┌─ MATERIAL FOR THIS EXERCISE

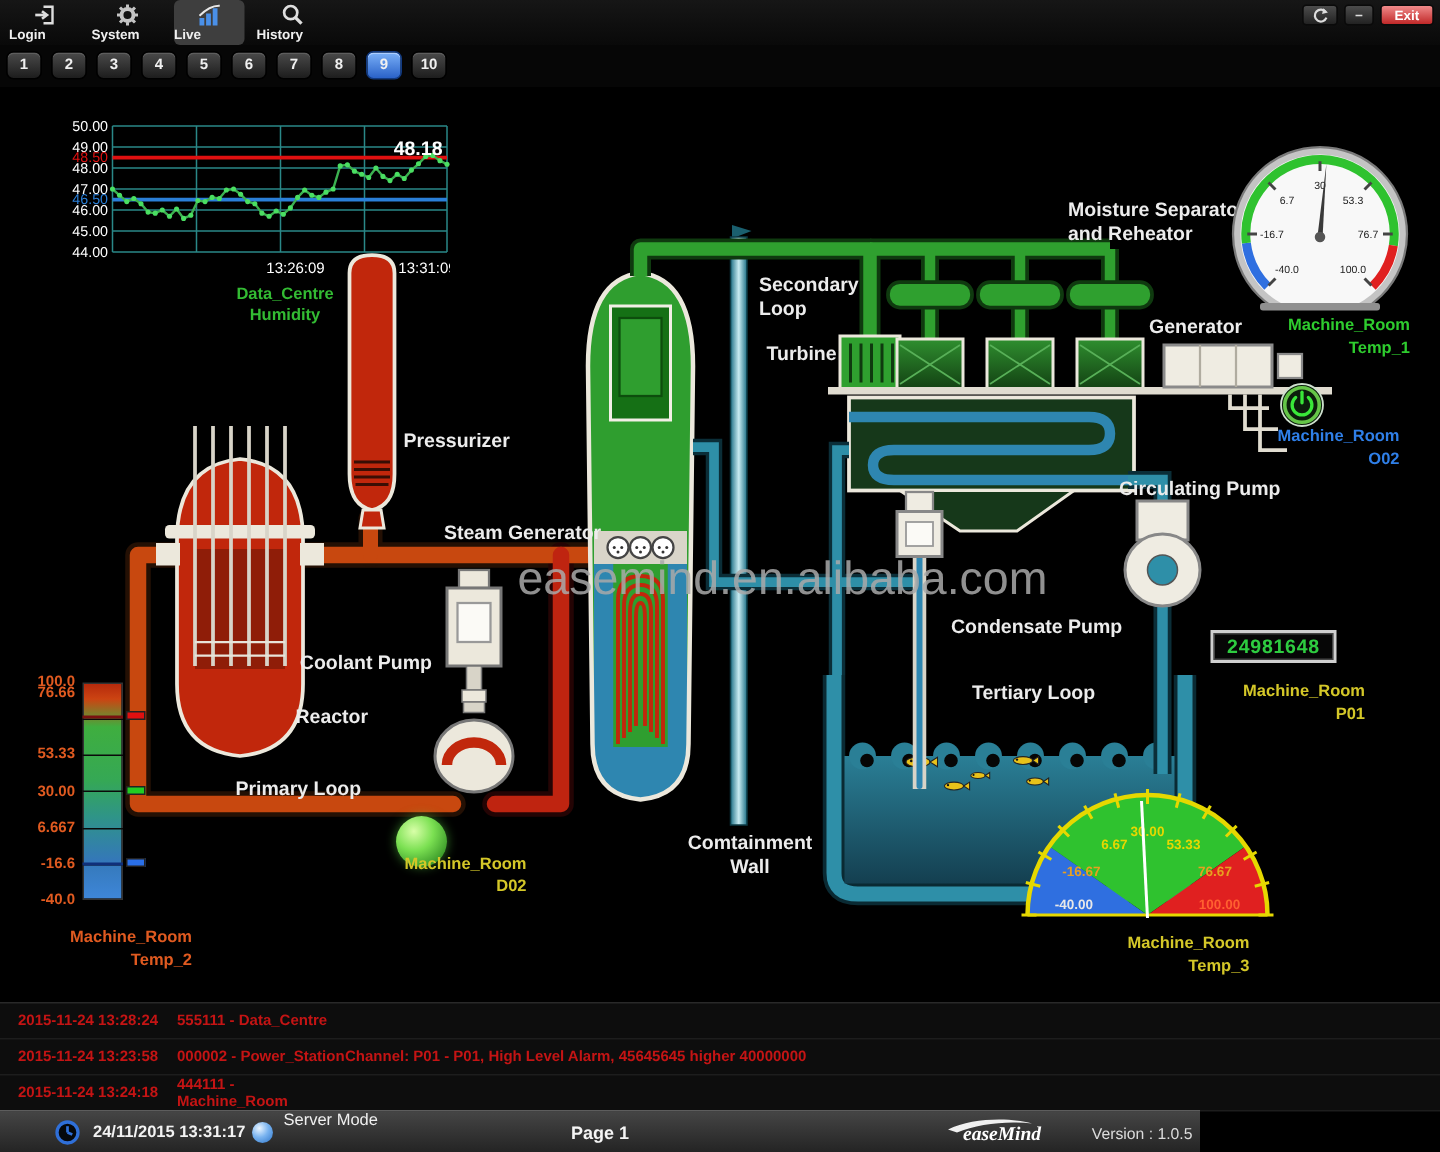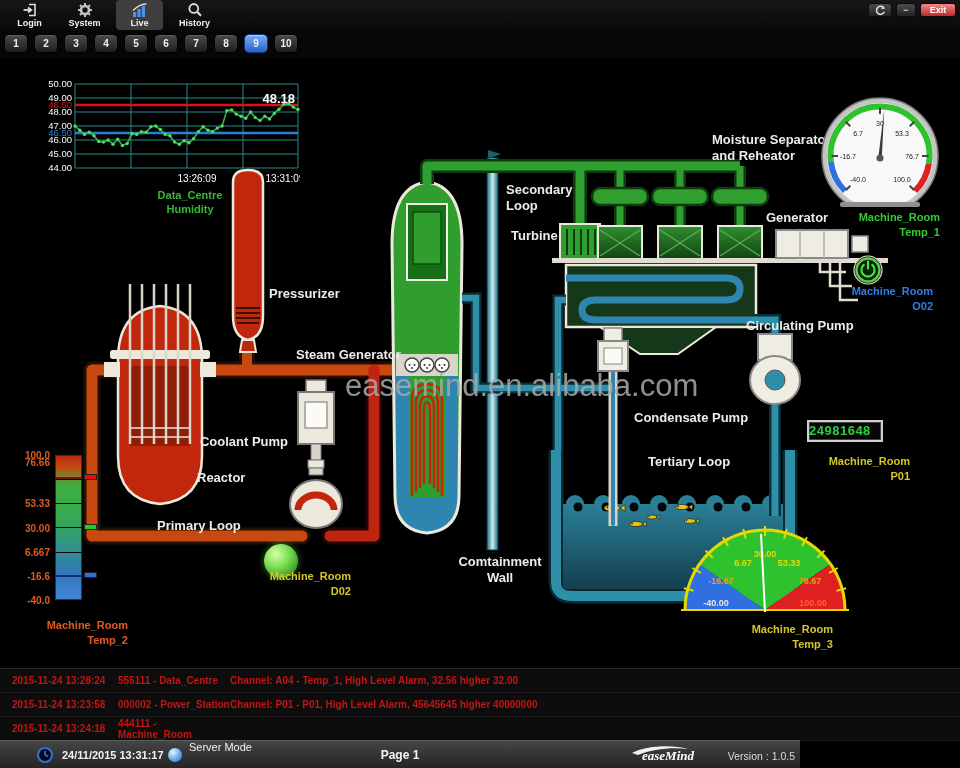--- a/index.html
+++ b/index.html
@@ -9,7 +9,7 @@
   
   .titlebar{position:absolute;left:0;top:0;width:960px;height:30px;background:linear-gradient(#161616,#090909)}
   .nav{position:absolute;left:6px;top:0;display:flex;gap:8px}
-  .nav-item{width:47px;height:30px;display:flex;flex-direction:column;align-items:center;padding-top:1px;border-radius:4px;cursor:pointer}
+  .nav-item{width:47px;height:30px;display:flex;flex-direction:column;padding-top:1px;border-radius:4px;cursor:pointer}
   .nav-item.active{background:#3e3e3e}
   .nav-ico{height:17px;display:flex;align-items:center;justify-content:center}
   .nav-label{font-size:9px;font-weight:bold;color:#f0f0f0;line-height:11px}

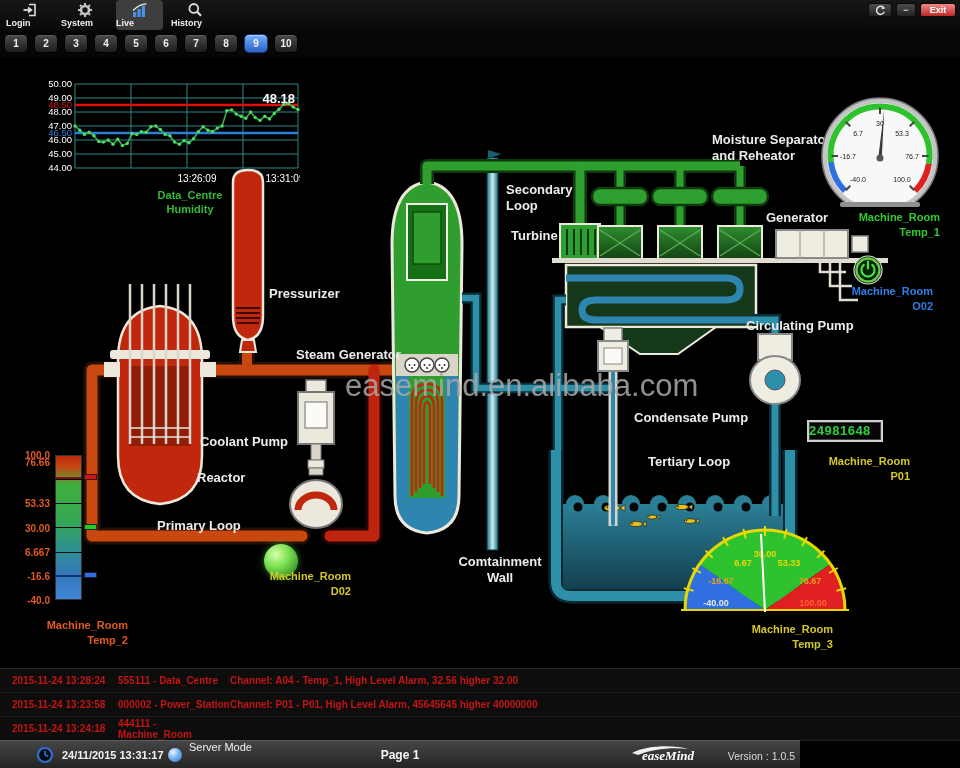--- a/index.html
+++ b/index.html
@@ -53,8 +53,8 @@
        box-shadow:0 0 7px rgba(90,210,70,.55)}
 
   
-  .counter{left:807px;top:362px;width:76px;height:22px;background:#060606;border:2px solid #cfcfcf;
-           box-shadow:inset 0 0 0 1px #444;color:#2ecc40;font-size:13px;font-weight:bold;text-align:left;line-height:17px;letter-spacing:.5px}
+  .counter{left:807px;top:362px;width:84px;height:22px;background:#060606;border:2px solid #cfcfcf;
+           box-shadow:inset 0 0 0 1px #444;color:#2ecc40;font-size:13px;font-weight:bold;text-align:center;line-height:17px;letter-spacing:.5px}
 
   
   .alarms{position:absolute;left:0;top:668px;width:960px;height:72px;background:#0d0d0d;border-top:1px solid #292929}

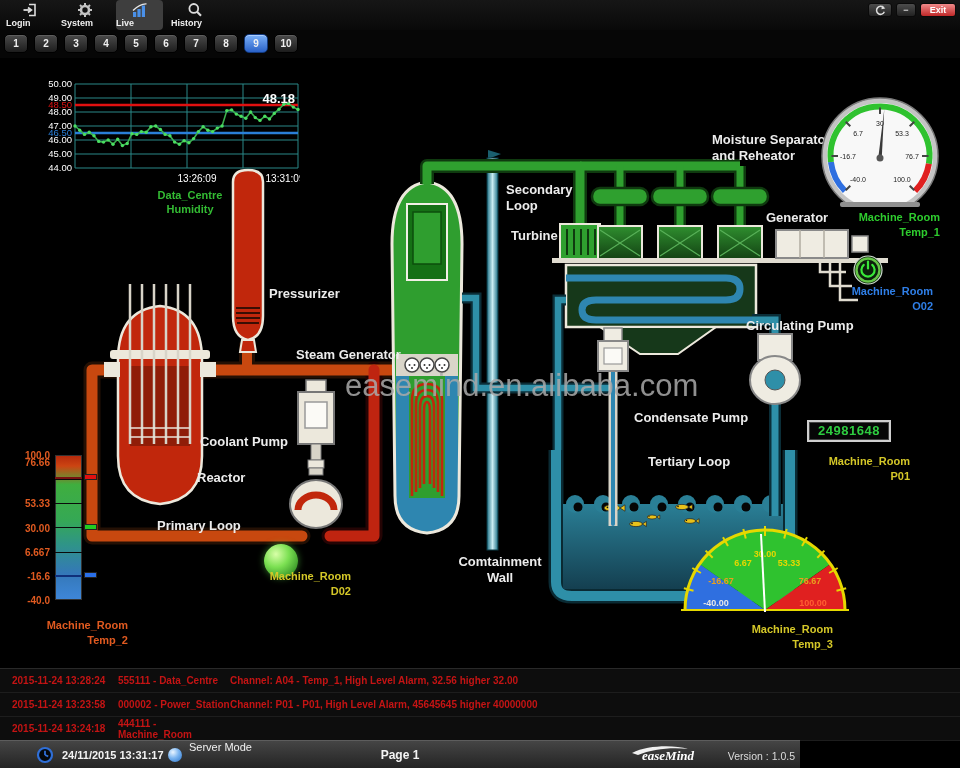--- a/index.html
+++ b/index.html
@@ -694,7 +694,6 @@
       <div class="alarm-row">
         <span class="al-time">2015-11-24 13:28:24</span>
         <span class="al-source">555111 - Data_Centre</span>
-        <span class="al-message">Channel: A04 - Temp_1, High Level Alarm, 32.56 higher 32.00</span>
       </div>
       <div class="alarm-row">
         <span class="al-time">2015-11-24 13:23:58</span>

└─

EXERCISE REQUIREMENTS: Out of the records above, pick each line that contains the string "pointer".

ANSWER BOX:
-  .nav-item{width:47px;height:30px;display:flex;flex-direction:column;align-items:center;padding-top:1px;border-radius:4px;cursor:pointer}
+  .nav-item{width:47px;height:30px;display:flex;flex-direction:column;padding-top:1px;border-radius:4px;cursor:pointer}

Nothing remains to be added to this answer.